The Korail Class 8000 locomotive were a series of South Korean electric locomotives operated by Korail. This locomotive was introduced from 1972 to 1990, after electrification of several industrial lines. It was assigned both passenger and freight duty until the introduction of the 8200 series, which restricted the older locomotives to solely freight service. 94 were built (numbered 8001-8094), but many have been retired as new replacements enter service.

== Technical details ==
The locomotive was designed by the 50- Hertz Group, which consisted of European manufacturers Alstom, Siemens, MTE, Brown, Boveri & Cie, ACEC, and AEG, and was led by Alstom.
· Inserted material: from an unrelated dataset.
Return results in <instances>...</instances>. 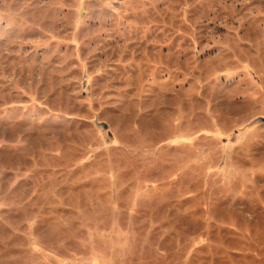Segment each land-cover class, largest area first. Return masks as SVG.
<instances>
[{"label": "rangeland", "instance_id": "obj_1", "mask_svg": "<svg viewBox=\"0 0 264 264\" xmlns=\"http://www.w3.org/2000/svg\"><path fill=\"white\" fill-rule=\"evenodd\" d=\"M264 264V0H0V264Z\"/></svg>", "mask_w": 264, "mask_h": 264}, {"label": "built area", "instance_id": "obj_2", "mask_svg": "<svg viewBox=\"0 0 264 264\" xmlns=\"http://www.w3.org/2000/svg\"><path fill=\"white\" fill-rule=\"evenodd\" d=\"M72 264V263H71Z\"/></svg>", "mask_w": 264, "mask_h": 264}]
</instances>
The locomotive has three bogies in Bo-Bo-Bo arrangement. With six 650 kW DC motors, the total power is 3900 kW. The gear ratio is 15:96, and top speed 85 km/h, optimized for mountain lines with steep grades and short radius curves. The design was inspired by contemporary French locomotives, such as SNCF Class BB 15000 and SNCF Class CC 6500.

== Accidents ==
On November 3, 1975, units 8056 and 8058 fell off the Seonam bridge, on the Taebaek Line. 8056 was refurbished in KNR Seoul Factory in January 1977, 8058 was rebuilt by Hanjin Heavy Industry in January 1979.

== Retirement ==
As the Class 8000 locomotives neared the end of their 30-year lifespans, Korail found the need to order replacement locomotives. The replacements came to be known as the Korail 8500 locomotives, and have been steadily entering service since 2012. The majority of the Class 8000 locomotives have been retired by the new Class 8500 locomotives; (from the entire order of 8001-8094).

Units 8001 and 8091 are expected to be preserved at this time. They are currently stored out of service.